### Work request
Transcribe the following records in full, exactly as shown.

(Records contained in a dataset)
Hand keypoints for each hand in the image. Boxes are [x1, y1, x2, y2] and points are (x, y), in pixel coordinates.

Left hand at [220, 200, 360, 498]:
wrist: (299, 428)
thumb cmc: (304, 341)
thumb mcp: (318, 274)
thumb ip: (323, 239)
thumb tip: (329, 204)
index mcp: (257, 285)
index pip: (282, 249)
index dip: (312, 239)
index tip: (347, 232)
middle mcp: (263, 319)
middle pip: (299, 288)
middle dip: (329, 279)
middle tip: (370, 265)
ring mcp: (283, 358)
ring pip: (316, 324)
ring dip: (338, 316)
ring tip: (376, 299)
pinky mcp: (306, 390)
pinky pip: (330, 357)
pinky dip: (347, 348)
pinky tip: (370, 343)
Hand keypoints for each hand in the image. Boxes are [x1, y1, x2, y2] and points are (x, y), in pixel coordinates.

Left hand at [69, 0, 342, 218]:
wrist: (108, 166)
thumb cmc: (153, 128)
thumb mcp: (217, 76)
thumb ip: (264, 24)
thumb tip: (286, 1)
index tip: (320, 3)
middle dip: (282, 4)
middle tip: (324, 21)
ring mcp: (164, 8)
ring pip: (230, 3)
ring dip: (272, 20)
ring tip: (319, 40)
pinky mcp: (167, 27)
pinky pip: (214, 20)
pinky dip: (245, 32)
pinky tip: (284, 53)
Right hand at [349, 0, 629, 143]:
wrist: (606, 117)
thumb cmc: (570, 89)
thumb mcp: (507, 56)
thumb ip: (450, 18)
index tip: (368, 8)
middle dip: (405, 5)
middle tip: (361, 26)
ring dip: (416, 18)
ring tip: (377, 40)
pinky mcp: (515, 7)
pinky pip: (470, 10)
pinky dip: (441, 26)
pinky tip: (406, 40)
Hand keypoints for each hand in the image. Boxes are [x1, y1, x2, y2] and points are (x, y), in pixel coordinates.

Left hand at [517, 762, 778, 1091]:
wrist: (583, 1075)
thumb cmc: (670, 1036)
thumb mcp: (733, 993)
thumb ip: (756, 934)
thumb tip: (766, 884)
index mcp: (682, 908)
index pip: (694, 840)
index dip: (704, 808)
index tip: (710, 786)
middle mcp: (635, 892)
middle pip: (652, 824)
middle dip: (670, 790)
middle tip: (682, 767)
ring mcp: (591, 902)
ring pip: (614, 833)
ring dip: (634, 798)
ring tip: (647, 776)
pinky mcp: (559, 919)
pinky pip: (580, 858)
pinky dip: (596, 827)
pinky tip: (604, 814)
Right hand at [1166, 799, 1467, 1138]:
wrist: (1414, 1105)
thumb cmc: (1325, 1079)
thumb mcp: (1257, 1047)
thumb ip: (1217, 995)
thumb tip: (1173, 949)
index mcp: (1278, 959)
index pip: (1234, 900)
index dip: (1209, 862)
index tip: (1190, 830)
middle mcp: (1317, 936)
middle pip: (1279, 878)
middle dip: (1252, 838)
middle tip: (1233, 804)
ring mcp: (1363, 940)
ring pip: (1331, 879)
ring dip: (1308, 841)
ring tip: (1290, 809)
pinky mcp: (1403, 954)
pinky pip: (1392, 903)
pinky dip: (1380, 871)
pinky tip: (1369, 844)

### Answer to the exercise
Hand keypoints for each hand in the image. Boxes are [x1, y1, x2, y2] and points are (x, y), in pixel coordinates.

Left hand at [220, 200, 360, 498]:
wrist: (299, 428)
thumb cmc: (304, 341)
thumb mcp: (318, 274)
thumb ip: (323, 239)
thumb tip: (329, 204)
index mcp: (257, 285)
index pip: (282, 249)
index dip: (312, 239)
index tip: (347, 232)
middle mcp: (263, 319)
middle pip: (299, 288)
middle dip: (329, 279)
middle tip: (370, 265)
ring mcp: (283, 358)
ring pip: (316, 324)
ring dip: (338, 316)
ring tip: (376, 299)
pinky mcp: (306, 390)
pinky pip: (330, 357)
pinky dip: (347, 348)
pinky tip: (370, 343)
Hand keypoints for each hand in the image. Boxes are [x1, y1, x2, y2] and points are (x, y), in pixel coordinates.

Left hand at [69, 0, 342, 218]:
wrist: (108, 166)
thumb cmc: (153, 128)
thumb mcp: (217, 76)
thumb ip: (264, 24)
thumb tip: (286, 1)
index tip: (320, 3)
middle dip: (282, 4)
middle tip: (324, 21)
ring mcp: (164, 8)
ring pip: (230, 3)
ring dip: (272, 20)
ring tip: (319, 40)
pinky mcp: (167, 27)
pinky pip: (214, 20)
pinky dip: (245, 32)
pinky tip: (284, 53)
Right hand at [349, 0, 629, 143]:
wrist: (606, 117)
thumb cmc: (570, 89)
thumb mcp: (507, 56)
thumb ip: (450, 18)
index tip: (368, 8)
middle dip: (405, 5)
middle tip: (361, 26)
ring dip: (416, 18)
ring tip: (377, 40)
pinky mcp: (515, 7)
pinky pip: (470, 10)
pinky dip: (441, 26)
pinky tip: (406, 40)
Hand keypoints for each hand in the image. Boxes are [x1, y1, x2, y2] and points are (x, y), in pixel coordinates.

Left hand at [517, 762, 778, 1091]:
wrist: (583, 1075)
thumb cmc: (670, 1036)
thumb mcp: (733, 993)
thumb ip: (756, 934)
thumb tip: (766, 884)
index mcp: (682, 908)
index pip: (694, 840)
index dip: (704, 808)
index tip: (710, 786)
middle mcp: (635, 892)
middle pip: (652, 824)
middle dip: (670, 790)
middle tip: (682, 767)
ring mcp: (591, 902)
ring pip: (614, 833)
ring dip: (634, 798)
ring tip: (647, 776)
pinky mcp: (559, 919)
pinky pip: (580, 858)
pinky dip: (596, 827)
pinky tip: (604, 814)
Right hand at [1166, 799, 1467, 1138]:
wrist: (1414, 1105)
thumb cmc: (1325, 1079)
thumb mcp: (1257, 1047)
thumb ip: (1217, 995)
thumb tip: (1173, 949)
index mcp: (1278, 959)
index pip: (1234, 900)
index dip: (1209, 862)
index tip: (1190, 830)
middle mcp: (1317, 936)
middle pip: (1279, 878)
middle dip: (1252, 838)
middle tip: (1233, 804)
ring mcp: (1363, 940)
ring pip: (1331, 879)
ring dip: (1308, 841)
ring tip: (1290, 809)
pinky mcp: (1403, 954)
pinky pip: (1392, 903)
pinky dip: (1380, 871)
pinky tip: (1369, 844)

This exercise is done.